Впрочем, я не сказал бы, что экипаж "замирает" на месте. Во-первых, для этого все его члены слишком много летали вместе. Во-вторых, командир уже не так молод, чтобы цепляться за устав, и не так стар, чтобы устав мог вытеснить в нем человека. Да и не устав это вовсе - то, что заставляет всех на мгновение застыть неподвижно, правда, в том положении, в котором каждый из них стоял вокруг трапа самолета, с отблеском улыбки, вызванной только что услышанным анекдотом. Конечно, это не устав, а давний обычай помолчать перед дальней дорогой, пришедший на эту кочковатую взлетную полосу в тундре из тех далеких времен, когда каждое путешествие начиналось с первого шага. И теперь мы уже попутчики, связанные одной судьбой и одной целью. {104}
- Вот, - тычет командир пальцем мне в спину, между лопаток, - прошу любить и жаловать.
- Привет, - говорит парень в кожаной тужурке, только что скомандовавший всем встать по стойке "смирно".- Меня зовут Юрка, я второй пилот.

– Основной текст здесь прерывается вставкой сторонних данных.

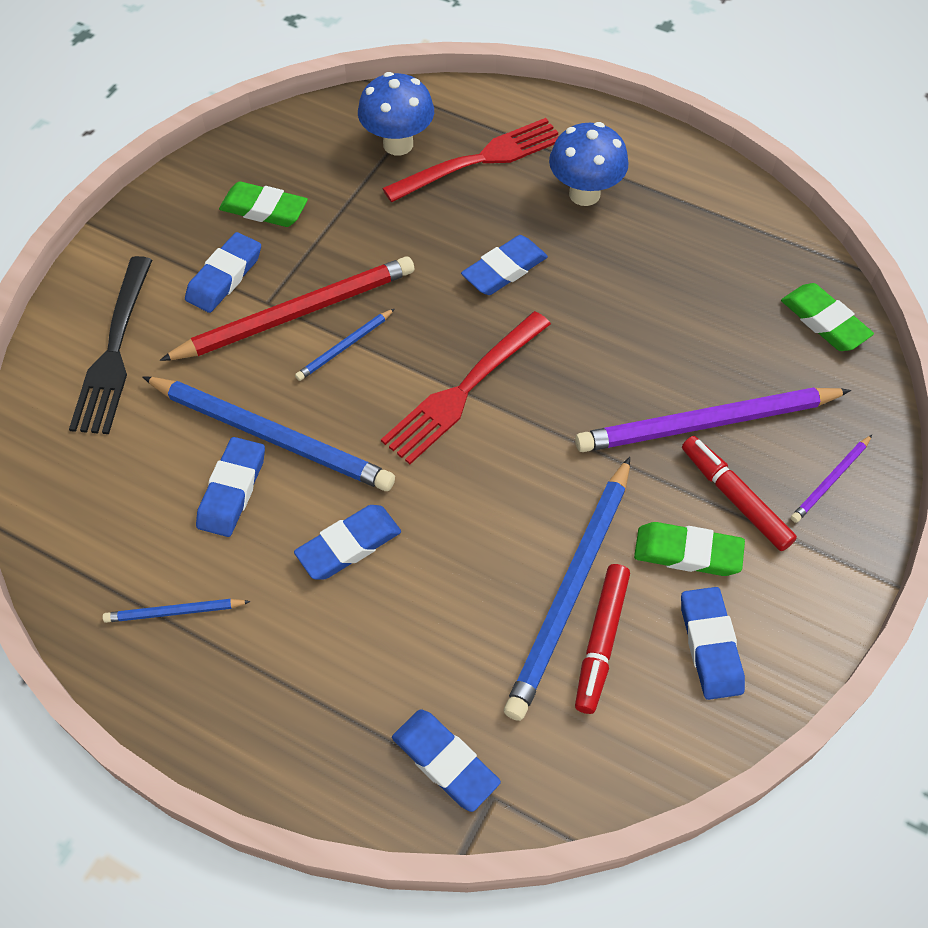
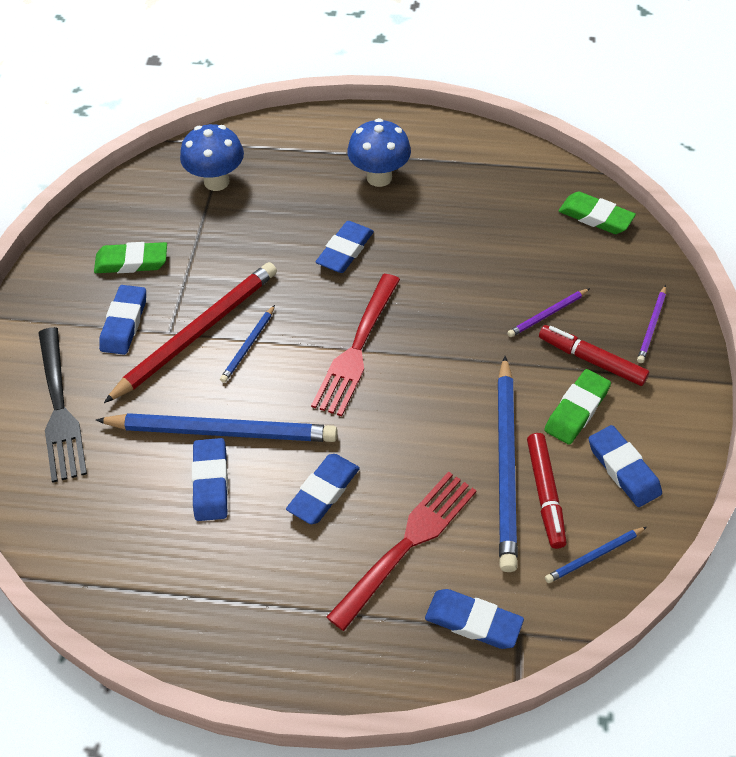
camera: 20 degrees left, 5 degrees down
blue pencil [103,599,251,623] -> blue pencil moved to [545,527,647,583]
red fork [382,118,559,202] -> red fork moved to [327,471,477,631]
purple pencil [575,387,851,452] -> purple pencil [507,288,590,337], size x0.46
green eraser [634,522,745,576] -> green eraser turned 45 degrees counterclockwise [544,369,611,445]

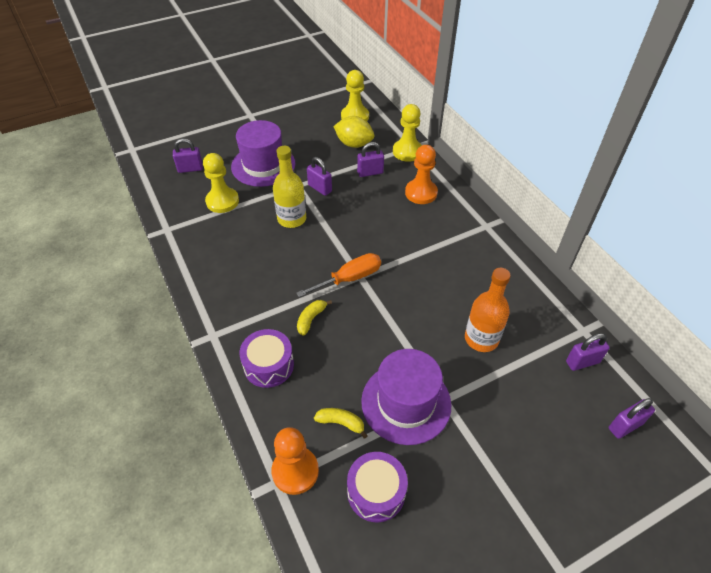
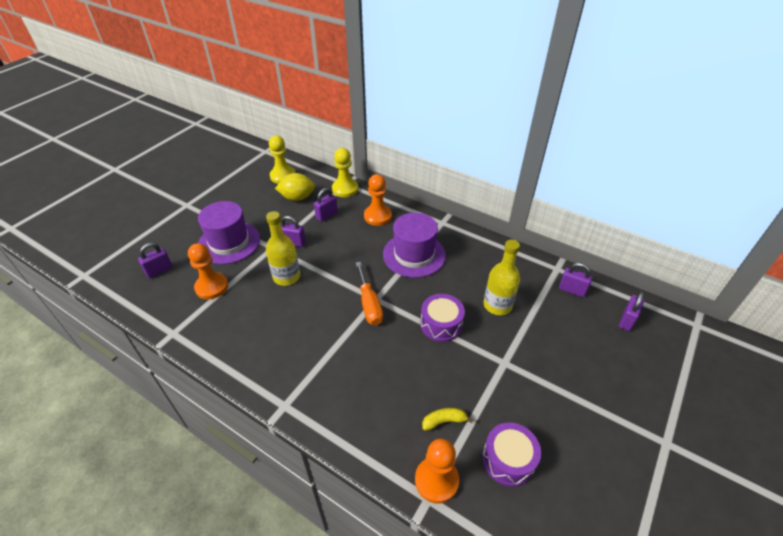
camera: 30 degrees left, 5 degrees down
yellow pawn [203,153,239,213] -> orange pawn [188,243,228,299]
purple drum [239,329,294,388] -> purple drum moved to [420,294,465,342]
orange screwdriver [296,253,381,297] -> orange screwdriver turned 135 degrees clockwise [356,262,383,325]
yellow banana [297,300,332,336] -> none
purple hat [361,349,452,445] -> purple hat moved to [383,213,446,278]
orange bottle [465,268,511,352] -> yellow bottle [484,239,520,315]
purple padlock [566,333,610,371] -> purple padlock turned 75 degrees clockwise [559,263,593,297]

А пожилой мужчина с хмурым лицом, которого у автобуса я чуть было не принял за командира, протягивает мне руку, считая, что мы с ним уже знакомы, так как у нас нашлись общие знакомые. Кто он? Оказывается, Евгений Георгиевич возил в Антарктике Смуула. "Как тесен мир!" - можно было бы воскликнуть, всплеснув руками, и, как всегда, в этой банальной фразе была бы доля правды, точнее - половина правды и половина неправды. Полярный мир тесен потому, что здесь мало людей и видны они издалека. Встретить здесь человека - событие, не то что на улице Виру, на Невском проспекте или на Пятой авеню. Не следует ли из этого, что мир больших городов своей анонимностью, черствым равнодушием и инфляцией человеческих ценностей уже сейчас непосильно велик? И все же в Таллине я еще чувствую себя хозяином и начинаю отчитывать любого, кто идет напрямик через газон, - к ужасу моей бывшей одноклассницы, преподающей общественные науки; она иногда забывает, что лабораторией общества является не учебный класс с его четырьмя покойными стенами и нравственными требованиями, а улица, у которой скоро не будет ни начала, ни конца, только две стены, две бесконечные каменные стены, в тени которых, если мы недоглядим, могут зачахнуть наши цветы и рассыпаться скрижали. Здесь же я дома, повсюду дома, среди своих, и если бы вечером я подал заявление, то утром мог бы приступить к работе вместе с Юркой.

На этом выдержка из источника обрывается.